In the accompanying booklet, Alison Chester-Lambert recommends drawing three cards and reading them together, with the first card representing the querent. She also suggests using 10 cards in the Celtic Cross formation for more detailed spreads. Though more specific instructions are not included in this brief booklet, there are countless sources for divination spreads, and perhaps at this point it’s not necessary to repeat the same information in every new booklet.
Each card is titled and has a keyword associated with it. The booklet contains a brief note on each figure or theme depicted, and suggestions for interpretation. For instance, Metis’ keyword is “wisdom,” which makes sense, as this is attributed to her, though often in the form of cunning. The booklet’s accompanying text on her is brief, and I would have appreciated a broader interpretation of her character and how if functions within myth, perhaps with suggestions for where to find more information in the sources that have survived. For comparison, I also checked the card of my namesake, Psyche, whose keyword is “doubtfulness.” This I had more trouble with, as in Apuleius’ Golden Ass, Psyche’s doubt instigates her trials, but from there she embarks on a quest and fulfills the hero’s journey in a way that no other mortal woman has, according to what survives from ancient Greek mythology.
Reading through the cards and arriving at problems with my favourites from the mythology might be expected, especially as there are no set, unifying myths, and mythological innovation with these figures predates the few surviving texts we have. Ok, then. How do they work in practice, when doing a reading, for example?
I did a three-card spread with the intent of finding out what the cards wanted me to know about them. The cards I pulled were Hestia (“inner fire”), Artemis (“goddess of light”), and Eros (“desire”). The booklet’s description of Hestia focuses on her association with holy fire and the sun, and it suggests that I may find respite at home, and in rituals that focus on inner peace and contemplation. In this conception, Artemis is also associated with light and the sun, and I’m to take messages of “generosity, benevolence and prosperity, which [I] should receive with humility and reverence.”1 Eros represents sexual passion, though the booklet allows that it may also represent a “powerful intensity and great passion which could be unleashed to create your heart’s desire,” which I rather like. All in all, it’s a very fiery reading.
If I were to read these cards based on my familiarity with Greek mythology, I’m not sure I would take the same approach as the booklet. Hestia’s hearth and home aspect strikes me more firmly than what’s presented here; though the depiction of her on the card is fiery with counterclockwise flame sunburst behind her, the pose isn’t one I’d associate with respite. With Artemis, the statue depicted shows her running forth, hunting dog at her heels, and the crescent moon on her crown is shining, suggesting a more active approach to matters. The statue of Eros on the card shows him embracing Psyche, who reaches up to receive his kiss. A bow and arrow has been superimposed, outside even the frame of the card, pointed right at Psyche’s heart. The sculpture has a balance to it that is betrayed by this addition to the imagery, which adds a layer of inevitability to the circumstance presented.

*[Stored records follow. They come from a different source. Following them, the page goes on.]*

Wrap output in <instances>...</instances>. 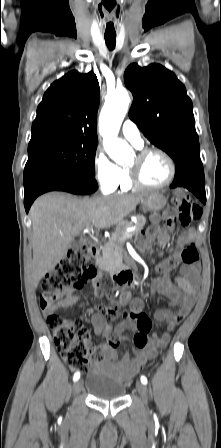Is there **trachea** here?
I'll list each match as a JSON object with an SVG mask.
<instances>
[{"label":"trachea","instance_id":"1","mask_svg":"<svg viewBox=\"0 0 221 448\" xmlns=\"http://www.w3.org/2000/svg\"><path fill=\"white\" fill-rule=\"evenodd\" d=\"M106 45L110 50L115 48L116 36L105 35Z\"/></svg>","mask_w":221,"mask_h":448}]
</instances>
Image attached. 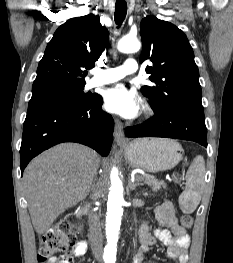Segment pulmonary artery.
<instances>
[{"label":"pulmonary artery","instance_id":"pulmonary-artery-1","mask_svg":"<svg viewBox=\"0 0 233 263\" xmlns=\"http://www.w3.org/2000/svg\"><path fill=\"white\" fill-rule=\"evenodd\" d=\"M137 70V61L133 58H127L122 66L96 70L94 77L88 82V87L93 88L116 82L126 75L137 72Z\"/></svg>","mask_w":233,"mask_h":263}]
</instances>
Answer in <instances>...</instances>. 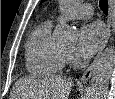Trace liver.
I'll use <instances>...</instances> for the list:
<instances>
[{"label": "liver", "mask_w": 115, "mask_h": 99, "mask_svg": "<svg viewBox=\"0 0 115 99\" xmlns=\"http://www.w3.org/2000/svg\"><path fill=\"white\" fill-rule=\"evenodd\" d=\"M72 86L71 78L59 75L23 77L13 92L16 99H68Z\"/></svg>", "instance_id": "obj_1"}]
</instances>
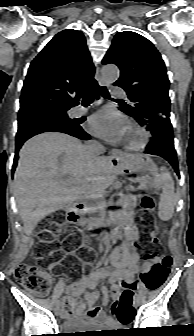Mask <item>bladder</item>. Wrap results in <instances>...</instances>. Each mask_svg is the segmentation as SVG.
<instances>
[{"label":"bladder","mask_w":194,"mask_h":336,"mask_svg":"<svg viewBox=\"0 0 194 336\" xmlns=\"http://www.w3.org/2000/svg\"><path fill=\"white\" fill-rule=\"evenodd\" d=\"M73 325L75 326L73 329H81L83 327H81L79 324L77 323H73Z\"/></svg>","instance_id":"1"}]
</instances>
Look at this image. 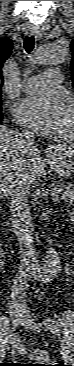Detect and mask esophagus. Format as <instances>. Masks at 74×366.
<instances>
[{
	"mask_svg": "<svg viewBox=\"0 0 74 366\" xmlns=\"http://www.w3.org/2000/svg\"><path fill=\"white\" fill-rule=\"evenodd\" d=\"M29 34L33 35L36 39L41 38V33L37 28H29Z\"/></svg>",
	"mask_w": 74,
	"mask_h": 366,
	"instance_id": "1",
	"label": "esophagus"
}]
</instances>
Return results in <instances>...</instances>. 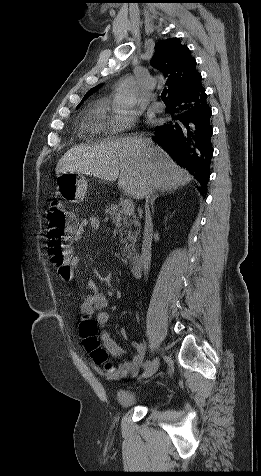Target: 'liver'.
Instances as JSON below:
<instances>
[{
  "label": "liver",
  "instance_id": "obj_1",
  "mask_svg": "<svg viewBox=\"0 0 261 476\" xmlns=\"http://www.w3.org/2000/svg\"><path fill=\"white\" fill-rule=\"evenodd\" d=\"M55 171L57 175L76 172L109 182L118 180V187L138 200L144 197L147 183L153 191L164 192L193 180L160 146L136 134L71 148L59 160Z\"/></svg>",
  "mask_w": 261,
  "mask_h": 476
}]
</instances>
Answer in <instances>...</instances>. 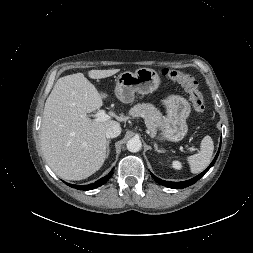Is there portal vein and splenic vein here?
Returning a JSON list of instances; mask_svg holds the SVG:
<instances>
[{
  "mask_svg": "<svg viewBox=\"0 0 253 253\" xmlns=\"http://www.w3.org/2000/svg\"><path fill=\"white\" fill-rule=\"evenodd\" d=\"M92 117H95L96 121L103 122L110 119V116L106 113L105 110H99L96 114H92Z\"/></svg>",
  "mask_w": 253,
  "mask_h": 253,
  "instance_id": "obj_1",
  "label": "portal vein and splenic vein"
}]
</instances>
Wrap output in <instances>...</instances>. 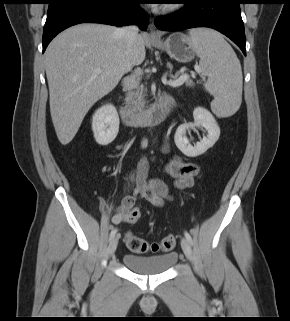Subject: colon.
<instances>
[{
	"label": "colon",
	"mask_w": 290,
	"mask_h": 321,
	"mask_svg": "<svg viewBox=\"0 0 290 321\" xmlns=\"http://www.w3.org/2000/svg\"><path fill=\"white\" fill-rule=\"evenodd\" d=\"M140 217V210L133 209L128 215L129 222H134ZM125 243L129 250L136 253H158L170 252L176 244V239L173 235H167L159 241H147L131 232L126 233Z\"/></svg>",
	"instance_id": "5ec220e1"
}]
</instances>
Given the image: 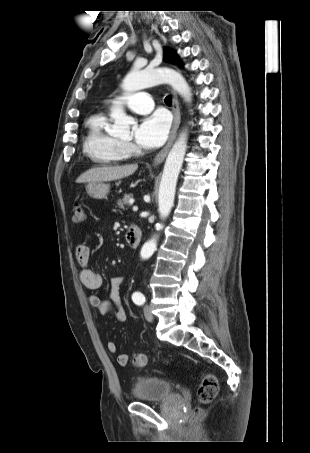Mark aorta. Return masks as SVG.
<instances>
[{"label":"aorta","mask_w":310,"mask_h":453,"mask_svg":"<svg viewBox=\"0 0 310 453\" xmlns=\"http://www.w3.org/2000/svg\"><path fill=\"white\" fill-rule=\"evenodd\" d=\"M160 83H168L186 101L192 99L191 89L185 78L171 68H156L139 70L133 68L124 78L122 88L124 91L133 92L148 88ZM111 117L114 124L111 132L114 135H125L130 132L133 119L128 116L124 109L117 105L112 109ZM187 149V133L182 132L172 146L164 165L163 174L159 186V214L161 219L169 216L174 204L176 184L183 164ZM160 228L163 226L160 225ZM156 238L146 242L140 252L143 259L150 258L156 250Z\"/></svg>","instance_id":"1"}]
</instances>
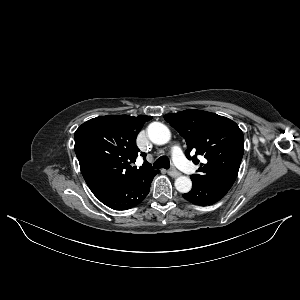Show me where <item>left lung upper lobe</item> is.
<instances>
[{"instance_id":"5c2ea615","label":"left lung upper lobe","mask_w":300,"mask_h":300,"mask_svg":"<svg viewBox=\"0 0 300 300\" xmlns=\"http://www.w3.org/2000/svg\"><path fill=\"white\" fill-rule=\"evenodd\" d=\"M187 143L185 155L195 164L205 158L192 181L229 191L237 177L244 151V136L232 120L202 110H185L164 116ZM195 155L190 156V152Z\"/></svg>"}]
</instances>
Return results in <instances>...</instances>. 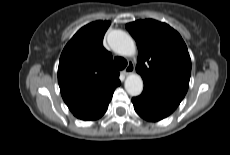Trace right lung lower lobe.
<instances>
[{
	"label": "right lung lower lobe",
	"mask_w": 230,
	"mask_h": 155,
	"mask_svg": "<svg viewBox=\"0 0 230 155\" xmlns=\"http://www.w3.org/2000/svg\"><path fill=\"white\" fill-rule=\"evenodd\" d=\"M107 108H108V106L105 107L101 112H99V113H97V114H95L93 116H90L88 118L82 119V120H87V121L96 120V119H98V118H100V117H102L104 115V113L106 112Z\"/></svg>",
	"instance_id": "right-lung-lower-lobe-1"
}]
</instances>
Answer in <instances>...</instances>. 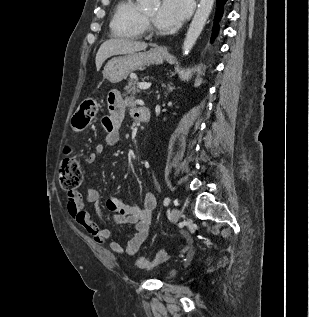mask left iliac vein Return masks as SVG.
<instances>
[{
	"label": "left iliac vein",
	"mask_w": 309,
	"mask_h": 317,
	"mask_svg": "<svg viewBox=\"0 0 309 317\" xmlns=\"http://www.w3.org/2000/svg\"><path fill=\"white\" fill-rule=\"evenodd\" d=\"M181 216V211L178 208H173L171 211V222L176 223Z\"/></svg>",
	"instance_id": "obj_1"
}]
</instances>
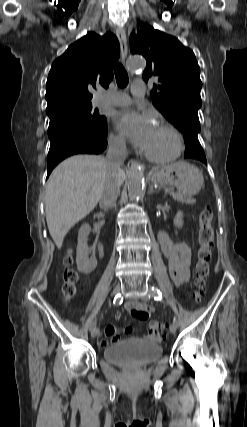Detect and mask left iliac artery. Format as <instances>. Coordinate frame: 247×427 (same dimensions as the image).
<instances>
[{"instance_id":"left-iliac-artery-1","label":"left iliac artery","mask_w":247,"mask_h":427,"mask_svg":"<svg viewBox=\"0 0 247 427\" xmlns=\"http://www.w3.org/2000/svg\"><path fill=\"white\" fill-rule=\"evenodd\" d=\"M150 296L153 297L155 300H161L162 299V293L156 287H152V289L149 292V297ZM173 323H176L178 325V319L176 317L173 318Z\"/></svg>"}]
</instances>
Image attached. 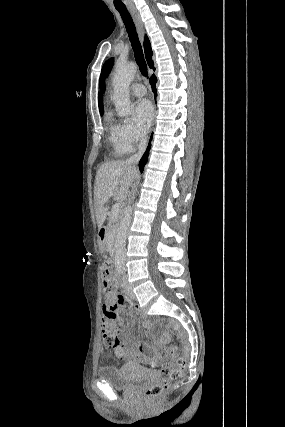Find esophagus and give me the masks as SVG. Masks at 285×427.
Returning a JSON list of instances; mask_svg holds the SVG:
<instances>
[{
  "label": "esophagus",
  "instance_id": "34e87169",
  "mask_svg": "<svg viewBox=\"0 0 285 427\" xmlns=\"http://www.w3.org/2000/svg\"><path fill=\"white\" fill-rule=\"evenodd\" d=\"M128 10H129V12H130V14L134 20L135 25H136L140 41L143 43L145 29H144V23L140 17V14L138 13V11L136 10V8L134 6H129Z\"/></svg>",
  "mask_w": 285,
  "mask_h": 427
}]
</instances>
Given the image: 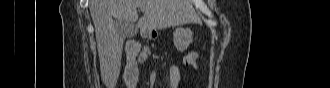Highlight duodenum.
I'll use <instances>...</instances> for the list:
<instances>
[{
	"label": "duodenum",
	"mask_w": 330,
	"mask_h": 88,
	"mask_svg": "<svg viewBox=\"0 0 330 88\" xmlns=\"http://www.w3.org/2000/svg\"><path fill=\"white\" fill-rule=\"evenodd\" d=\"M137 50H138V44L134 41H129L125 45V51L128 56V63H127L128 66L125 71V78L127 81H129L131 76H134L135 74V70L130 69V66L135 65V54Z\"/></svg>",
	"instance_id": "duodenum-1"
}]
</instances>
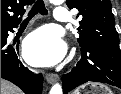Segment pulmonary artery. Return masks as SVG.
<instances>
[{
  "label": "pulmonary artery",
  "instance_id": "1",
  "mask_svg": "<svg viewBox=\"0 0 121 94\" xmlns=\"http://www.w3.org/2000/svg\"><path fill=\"white\" fill-rule=\"evenodd\" d=\"M54 19L59 22H66L69 20V12L64 7H57L54 12Z\"/></svg>",
  "mask_w": 121,
  "mask_h": 94
}]
</instances>
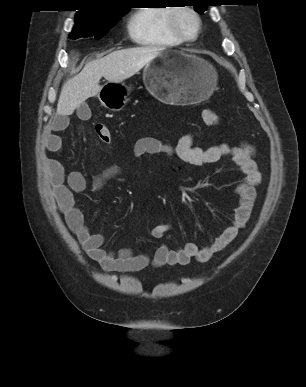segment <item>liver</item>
Returning <instances> with one entry per match:
<instances>
[{
    "instance_id": "liver-1",
    "label": "liver",
    "mask_w": 306,
    "mask_h": 387,
    "mask_svg": "<svg viewBox=\"0 0 306 387\" xmlns=\"http://www.w3.org/2000/svg\"><path fill=\"white\" fill-rule=\"evenodd\" d=\"M163 51L158 47H136L114 51L88 62L75 77L67 80L61 90L57 114L71 115L88 98L98 95L104 77L109 83H120L140 71Z\"/></svg>"
}]
</instances>
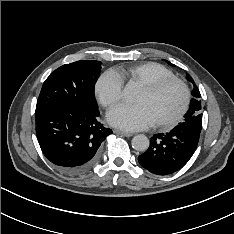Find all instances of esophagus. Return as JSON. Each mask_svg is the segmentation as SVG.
I'll return each mask as SVG.
<instances>
[{
  "label": "esophagus",
  "instance_id": "obj_1",
  "mask_svg": "<svg viewBox=\"0 0 234 234\" xmlns=\"http://www.w3.org/2000/svg\"><path fill=\"white\" fill-rule=\"evenodd\" d=\"M114 133L120 134V135L125 136V137H131L133 135L132 133L124 132V131H120V130H114Z\"/></svg>",
  "mask_w": 234,
  "mask_h": 234
}]
</instances>
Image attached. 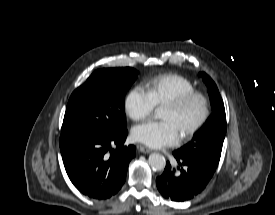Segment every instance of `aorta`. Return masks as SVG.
<instances>
[{"label":"aorta","mask_w":275,"mask_h":215,"mask_svg":"<svg viewBox=\"0 0 275 215\" xmlns=\"http://www.w3.org/2000/svg\"><path fill=\"white\" fill-rule=\"evenodd\" d=\"M155 118L156 119L161 118V111L160 110L155 111ZM148 162H149L150 167L153 170H156V171H161L166 166L165 157L163 155L159 154V153L150 154L149 158H148Z\"/></svg>","instance_id":"1"}]
</instances>
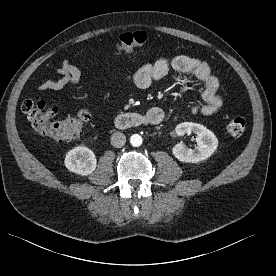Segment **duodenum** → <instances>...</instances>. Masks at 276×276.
Segmentation results:
<instances>
[{
	"mask_svg": "<svg viewBox=\"0 0 276 276\" xmlns=\"http://www.w3.org/2000/svg\"><path fill=\"white\" fill-rule=\"evenodd\" d=\"M164 116L162 113L157 117L148 116L136 112L122 113L118 115L116 124L120 128H133L145 125H156L162 122Z\"/></svg>",
	"mask_w": 276,
	"mask_h": 276,
	"instance_id": "duodenum-1",
	"label": "duodenum"
}]
</instances>
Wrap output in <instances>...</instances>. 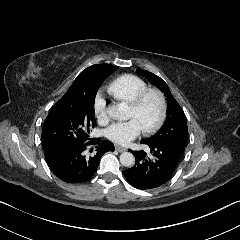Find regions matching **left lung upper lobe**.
<instances>
[{
  "label": "left lung upper lobe",
  "instance_id": "left-lung-upper-lobe-1",
  "mask_svg": "<svg viewBox=\"0 0 240 240\" xmlns=\"http://www.w3.org/2000/svg\"><path fill=\"white\" fill-rule=\"evenodd\" d=\"M153 85L159 88L167 98V119L161 129L152 137L141 141L142 144L172 147L183 152L188 138V126L185 114L172 96L169 87L159 76L145 71L137 70Z\"/></svg>",
  "mask_w": 240,
  "mask_h": 240
}]
</instances>
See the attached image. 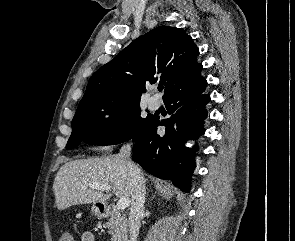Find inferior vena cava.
Instances as JSON below:
<instances>
[{
    "instance_id": "602c4592",
    "label": "inferior vena cava",
    "mask_w": 295,
    "mask_h": 241,
    "mask_svg": "<svg viewBox=\"0 0 295 241\" xmlns=\"http://www.w3.org/2000/svg\"><path fill=\"white\" fill-rule=\"evenodd\" d=\"M130 155V144L122 146L118 156L126 162L133 184L132 203L129 213L130 241H137L140 228V220L144 212L145 182L141 170L131 162Z\"/></svg>"
}]
</instances>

Here I’ve drawn cards that all depict marble sculptures, and perhaps something can be read into that as well. Would the meanings change if the figures were depicted on canvas? As frescos? On amphora? For those with a background in art history or archeology, this could be an interesting dimension to add to the reading. Those with more familiarity with the specific scenes depicted, such as with the cover image of Zeus and Thetis and its significance within the Iliad will have more draw from, and consider when contemplating the images.
I like the idea of Greek Mythology Reading Cards, but it could benefit from a more expansive companion text that gets into what’s depicted on the cards from both an art historical and mythological perspective, which would allow readers to tease out more from these cards. That said, the cards themselves are interesting, and worth playing with.